As shown in Fig. 2A, to elucidate whether DBC1 is associated with SIRT1, we introduced His-tagged SIRT1 expression plasmid into SNU-182 cells. In the following immunoprecipitation with anti-His antibody, endogenous DBC1 was detected by western blotting. SIRT1 was simultaneously detected in the same anti-His immunoprecipitates. In addition, endogenous DBC1 and SIRT1 were also co-immunoprecipitated in SNU-182 cells (Fig. 2B). These results demonstrated that DBC1 interacts with SIRT1 in liver cancer cells in vitro.

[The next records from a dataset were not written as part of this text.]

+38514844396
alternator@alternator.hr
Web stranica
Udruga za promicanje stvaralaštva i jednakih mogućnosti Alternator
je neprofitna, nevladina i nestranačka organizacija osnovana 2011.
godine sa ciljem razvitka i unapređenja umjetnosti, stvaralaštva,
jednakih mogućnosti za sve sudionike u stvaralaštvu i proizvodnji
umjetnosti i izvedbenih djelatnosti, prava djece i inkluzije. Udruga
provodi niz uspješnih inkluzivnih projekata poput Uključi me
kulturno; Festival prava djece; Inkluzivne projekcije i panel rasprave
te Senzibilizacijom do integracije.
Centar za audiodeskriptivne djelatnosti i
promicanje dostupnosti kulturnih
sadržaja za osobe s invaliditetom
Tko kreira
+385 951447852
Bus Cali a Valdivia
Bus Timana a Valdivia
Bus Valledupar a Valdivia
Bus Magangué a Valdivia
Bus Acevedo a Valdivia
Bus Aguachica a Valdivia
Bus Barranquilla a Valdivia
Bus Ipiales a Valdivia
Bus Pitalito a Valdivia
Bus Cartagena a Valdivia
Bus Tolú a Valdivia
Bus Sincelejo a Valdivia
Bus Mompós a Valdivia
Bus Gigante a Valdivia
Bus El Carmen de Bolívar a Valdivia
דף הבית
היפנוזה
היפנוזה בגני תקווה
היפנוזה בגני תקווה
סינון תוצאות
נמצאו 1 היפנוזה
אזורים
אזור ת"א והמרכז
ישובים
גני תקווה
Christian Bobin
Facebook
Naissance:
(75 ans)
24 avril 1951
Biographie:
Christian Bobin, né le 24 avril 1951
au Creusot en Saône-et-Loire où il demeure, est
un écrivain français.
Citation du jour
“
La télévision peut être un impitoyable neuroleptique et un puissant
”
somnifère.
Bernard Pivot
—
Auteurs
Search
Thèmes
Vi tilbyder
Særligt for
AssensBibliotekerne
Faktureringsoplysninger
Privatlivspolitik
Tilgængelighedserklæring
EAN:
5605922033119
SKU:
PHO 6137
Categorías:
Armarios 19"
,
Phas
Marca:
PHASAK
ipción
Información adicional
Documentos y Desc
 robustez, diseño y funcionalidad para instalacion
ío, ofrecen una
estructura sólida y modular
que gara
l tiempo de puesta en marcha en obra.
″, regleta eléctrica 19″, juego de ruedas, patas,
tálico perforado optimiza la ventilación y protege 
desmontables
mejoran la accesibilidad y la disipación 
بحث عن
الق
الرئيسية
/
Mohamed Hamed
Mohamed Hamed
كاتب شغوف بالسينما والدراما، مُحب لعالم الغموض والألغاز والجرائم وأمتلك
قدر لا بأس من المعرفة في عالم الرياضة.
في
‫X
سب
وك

Next, to explain the biological consequences of the aberrant expressions of SIRT1 and DBC1 in hepatocarcinogenesis, SIRT1 and DBC1 expression was abrogated using the RNA interference-mediated protein knockdown method in HepG2 and SNU-182 cells (two different HCC cell lines). As previously observed (17), SIRT1 depletion resulted in a significant reduction in tumor cell growth in both cell lines (Fig. 3A and B). Notably, when DBC1 protein was inactivated by its siRNA, both cell lines exhibited significantly less cell viability. However, double knockdown of SIRT1 and DBC1 did not exhibit a synergistic effect on cell viability (Fig. 3A and B). These results suggest that DBC1 does not negatively regulate SIRT1, but that it does contribute to the neoplastic property of liver cancer cells.

In previous studies, inactivation of DBC1 by siRNA attenuated etoposide-induced p53 acetylation by inhibiting SIRT1 deacetylase activity in A549 and U2OS cell lines (6,7). To determine whether DBC1 inhibits p53, we analyzed acetylated p53 in the absence or presence of DBC1 protein in liver cancer cells. Initially, to confirm the suppressive effect of DBC1 on p53 acetylation by SIRT1, we performed etoposide-induced hyperacetylation of p53 in A549 cells. As shown in Fig. 4A, DBC1 silencing reduced the acetylation status of p53 in response to etoposide treatment in A549 cells (Fig. 3B). However, inactivation of DBC1 by its siRNA did not affect the etoposide-mediated p53 hyperacetylation status in SNU-182 cells (Fig. 4B). These results suggest that DBC1 does not functionally influence SIRT1 activity in liver cancer cells.